Using starkly poetic prose Oates explores those key events: Kelly's first meeting with the Senator, her decision to go with him, the accident, her death. In repetitious detail and circular timeframes she goes over and over these events. Kelly's motivation, her fears, her feelings, her disappointment, her vulnerability. The Senator's attractiveness. The opportunity. The dark road, the black water. Over and over, in a short novel with short chapters, with repetition, we go over and over the points that led her to here, to her death. There's a real strength in Oates use of language, in the poetic devices she employs to tease out the terrible realisation, that we're watching (reading) a girl's death. That this is a real girl, with real feelings. That she expected to be saved. That in the end, she believed he would save her when in fact he let her down, he let her die in the black water.

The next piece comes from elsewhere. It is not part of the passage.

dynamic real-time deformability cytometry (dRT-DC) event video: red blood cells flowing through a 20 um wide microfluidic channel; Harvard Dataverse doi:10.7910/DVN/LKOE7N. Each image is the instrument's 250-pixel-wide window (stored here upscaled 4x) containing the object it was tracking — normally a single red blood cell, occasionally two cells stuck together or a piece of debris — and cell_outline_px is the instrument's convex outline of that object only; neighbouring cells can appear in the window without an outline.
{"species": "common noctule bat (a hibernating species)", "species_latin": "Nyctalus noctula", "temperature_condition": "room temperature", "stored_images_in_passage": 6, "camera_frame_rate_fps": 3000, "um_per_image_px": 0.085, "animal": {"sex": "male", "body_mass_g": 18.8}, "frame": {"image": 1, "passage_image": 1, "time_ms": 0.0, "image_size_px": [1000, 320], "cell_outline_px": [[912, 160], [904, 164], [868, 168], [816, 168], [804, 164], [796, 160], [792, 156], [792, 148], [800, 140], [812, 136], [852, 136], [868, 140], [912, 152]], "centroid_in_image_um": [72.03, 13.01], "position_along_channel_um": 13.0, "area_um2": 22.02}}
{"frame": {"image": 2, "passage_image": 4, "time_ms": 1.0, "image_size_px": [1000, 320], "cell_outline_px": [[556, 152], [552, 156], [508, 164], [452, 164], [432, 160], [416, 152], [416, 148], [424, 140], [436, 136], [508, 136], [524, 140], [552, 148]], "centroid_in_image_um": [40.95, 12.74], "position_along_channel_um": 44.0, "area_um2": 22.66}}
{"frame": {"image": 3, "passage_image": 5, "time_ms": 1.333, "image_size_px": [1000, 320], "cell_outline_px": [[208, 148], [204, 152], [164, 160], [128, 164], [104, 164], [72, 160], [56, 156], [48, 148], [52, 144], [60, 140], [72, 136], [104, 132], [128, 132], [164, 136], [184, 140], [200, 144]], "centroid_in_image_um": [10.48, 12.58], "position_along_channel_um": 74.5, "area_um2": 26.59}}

And the prose is the real strength of this novel, that while Oates labours the point it doesn't feel laboured, it feels delicate, vulnerable. And you feel like you're right there with Kelly, experiencing her last moments. A painful read, especially in light of the true events which inspired them. She is at once beautiful, innocent and tragic 'You know you're someone's little girl, oh yes' and yet a sharp political activist with keen views and a determination to make a difference 'There is no such thing as 'my' generation, Senator. We're divided by race, class, education, politics - even sexual self-definition. The only thing that links us is our - separateness'.

And in the end it is the separateness that counts. He survives. He survives by using her face as a stepping stone to push himself to safety, while she dies slowly, revolving around the circumstances that led her to her death, sucking on a tiny, shrinking pocket of air.

A short but affecting novel. My first Oates. The first of many.

Black Water receives a slippery 9 out of 10 Biis.